Paul Freeman (1936-2015)

Paul Freeman, the Richmond-born conductor who was a pioneer in performing and recording works of African-American composers, has died at 79.

In the 1970s, Freeman recorded nine albums surveying black composers for Columbia Records; a generation later, he supplemented those recordings with the African Heritage Symphonic Series on the Cedille label. He also recorded much of the standard repertory, from Mozart to Mahler, with a number of European orchestras. He was one of the most prolific American conductors in the recording studio, with a discography of more than 200 releases.

In 1987, Freeman founded the Chicago Sinfonietta; he led the ensemble, famed for the racial and ethnic diversity of its roster, for 24 years. In 1996 he was named chief conductor of the Czech National Symphony Orchestra. He also had been music director of the Victoria Symphony in British Columbia, and had held posts with the Dallas and Detroit symphonies and the Helsinki Philharmonic.

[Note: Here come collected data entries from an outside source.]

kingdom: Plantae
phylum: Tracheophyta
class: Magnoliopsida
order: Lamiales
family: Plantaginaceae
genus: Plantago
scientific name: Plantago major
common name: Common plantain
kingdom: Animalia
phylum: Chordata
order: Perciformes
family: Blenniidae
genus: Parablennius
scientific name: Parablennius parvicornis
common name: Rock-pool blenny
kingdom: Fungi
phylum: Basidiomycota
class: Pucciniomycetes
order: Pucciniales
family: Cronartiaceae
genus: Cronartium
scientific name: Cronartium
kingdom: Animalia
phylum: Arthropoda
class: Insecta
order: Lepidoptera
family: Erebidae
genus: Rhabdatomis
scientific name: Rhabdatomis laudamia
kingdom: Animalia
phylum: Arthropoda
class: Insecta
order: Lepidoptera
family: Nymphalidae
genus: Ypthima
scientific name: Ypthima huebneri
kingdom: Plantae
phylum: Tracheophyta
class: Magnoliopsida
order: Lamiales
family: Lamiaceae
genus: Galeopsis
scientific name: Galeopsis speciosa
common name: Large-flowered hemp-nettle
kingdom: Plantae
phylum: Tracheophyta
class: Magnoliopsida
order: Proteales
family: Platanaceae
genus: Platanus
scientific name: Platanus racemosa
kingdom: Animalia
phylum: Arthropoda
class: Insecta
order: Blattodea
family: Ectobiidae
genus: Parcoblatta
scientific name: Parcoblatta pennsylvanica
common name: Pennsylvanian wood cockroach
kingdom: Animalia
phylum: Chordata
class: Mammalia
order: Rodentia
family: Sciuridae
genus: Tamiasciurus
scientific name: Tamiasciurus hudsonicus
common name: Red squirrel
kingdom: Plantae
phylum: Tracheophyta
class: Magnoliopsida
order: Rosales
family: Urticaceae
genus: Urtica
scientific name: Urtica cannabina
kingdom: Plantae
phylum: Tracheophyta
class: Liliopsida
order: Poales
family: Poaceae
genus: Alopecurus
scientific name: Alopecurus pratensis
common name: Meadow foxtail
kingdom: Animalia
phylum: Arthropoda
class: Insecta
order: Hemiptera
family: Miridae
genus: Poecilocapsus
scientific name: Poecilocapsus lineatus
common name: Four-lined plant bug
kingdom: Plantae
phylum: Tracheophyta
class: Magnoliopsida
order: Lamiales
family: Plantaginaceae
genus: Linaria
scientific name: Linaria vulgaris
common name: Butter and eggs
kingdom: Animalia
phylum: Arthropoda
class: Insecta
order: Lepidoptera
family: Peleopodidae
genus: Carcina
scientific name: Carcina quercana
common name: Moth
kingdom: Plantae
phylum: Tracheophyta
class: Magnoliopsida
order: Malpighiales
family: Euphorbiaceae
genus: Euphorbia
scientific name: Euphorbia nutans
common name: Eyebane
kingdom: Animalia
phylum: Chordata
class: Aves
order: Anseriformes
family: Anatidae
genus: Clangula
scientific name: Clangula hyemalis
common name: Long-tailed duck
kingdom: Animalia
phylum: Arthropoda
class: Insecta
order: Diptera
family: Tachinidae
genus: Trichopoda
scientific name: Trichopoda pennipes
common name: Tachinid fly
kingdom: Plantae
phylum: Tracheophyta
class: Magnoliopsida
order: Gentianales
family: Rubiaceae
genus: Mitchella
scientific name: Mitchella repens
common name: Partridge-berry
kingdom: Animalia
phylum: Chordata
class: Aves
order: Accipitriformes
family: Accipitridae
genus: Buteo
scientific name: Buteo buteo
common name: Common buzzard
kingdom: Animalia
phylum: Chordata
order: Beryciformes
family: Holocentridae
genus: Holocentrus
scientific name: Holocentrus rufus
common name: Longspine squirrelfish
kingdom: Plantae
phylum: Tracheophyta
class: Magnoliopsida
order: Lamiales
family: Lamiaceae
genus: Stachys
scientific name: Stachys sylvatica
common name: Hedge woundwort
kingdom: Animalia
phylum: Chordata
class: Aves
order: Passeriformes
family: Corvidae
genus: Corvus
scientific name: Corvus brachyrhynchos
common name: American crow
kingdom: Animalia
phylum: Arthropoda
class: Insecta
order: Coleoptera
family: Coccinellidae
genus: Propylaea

Freeman, one of 12 children of Mr. and Mrs. L.H. Freeman, grew up in the Jackson Ward neighborhood of Richmond. He was a 1952 graduate of Armstrong High School in the city’s then-racially segregated school system. He was one of two prominent conductors to come out of the school’s orchestra program, led by Maurice Williams. (The other was the late Leon Thompson, who was educational director of the New York Philharmonic in the 1970s.) Freeman also studied locally with cellist June Carpenter and clarinetist-conductor F. Nathaniel Gatlin.

Freeman subsequently earned degrees from the Eastman School of Music and the Berlin Hochschule für Musik, and underwent advanced study in conducting with Pierre Monteux and Richard Lert.